** WORK TO BE COMPLETED **
Exactly as they appear, restate the lines of the material, from the first through the one containing "3. **Strategy Recommendation**: Provides".

** DATA FOR THE TASK **
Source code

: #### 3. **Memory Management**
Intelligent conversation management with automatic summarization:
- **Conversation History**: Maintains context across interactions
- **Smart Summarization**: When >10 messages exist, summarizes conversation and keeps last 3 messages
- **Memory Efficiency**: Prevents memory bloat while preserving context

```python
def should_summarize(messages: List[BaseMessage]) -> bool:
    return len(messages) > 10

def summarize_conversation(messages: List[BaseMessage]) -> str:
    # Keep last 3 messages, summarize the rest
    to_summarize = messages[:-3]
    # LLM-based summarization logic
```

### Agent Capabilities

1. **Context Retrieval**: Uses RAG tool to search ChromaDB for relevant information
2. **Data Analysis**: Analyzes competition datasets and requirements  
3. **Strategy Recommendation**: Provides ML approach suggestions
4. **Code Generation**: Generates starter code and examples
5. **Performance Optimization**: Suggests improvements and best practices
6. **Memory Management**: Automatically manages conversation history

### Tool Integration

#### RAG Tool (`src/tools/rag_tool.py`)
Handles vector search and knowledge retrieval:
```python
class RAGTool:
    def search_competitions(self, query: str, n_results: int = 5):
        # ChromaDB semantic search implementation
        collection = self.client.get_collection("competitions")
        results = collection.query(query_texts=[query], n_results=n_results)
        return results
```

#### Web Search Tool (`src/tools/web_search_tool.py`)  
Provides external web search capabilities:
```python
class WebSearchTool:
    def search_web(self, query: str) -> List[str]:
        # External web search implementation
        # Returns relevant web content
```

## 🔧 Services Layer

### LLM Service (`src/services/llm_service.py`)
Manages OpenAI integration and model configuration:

** EXERCISE ANSWER **
Source code

: #### 3. **Memory Management**
Intelligent conversation management with automatic summarization:
- **Conversation History**: Maintains context across interactions
- **Smart Summarization**: When >10 messages exist, summarizes conversation and keeps last 3 messages
- **Memory Efficiency**: Prevents memory bloat while preserving context

```python
def should_summarize(messages: List[BaseMessage]) -> bool:
    return len(messages) > 10

def summarize_conversation(messages: List[BaseMessage]) -> str:
    # Keep last 3 messages, summarize the rest
    to_summarize = messages[:-3]
    # LLM-based summarization logic
```

### Agent Capabilities

1. **Context Retrieval**: Uses RAG tool to search ChromaDB for relevant information
2. **Data Analysis**: Analyzes competition datasets and requirements  
3. **Strategy Recommendation**: Provides ML approach suggestions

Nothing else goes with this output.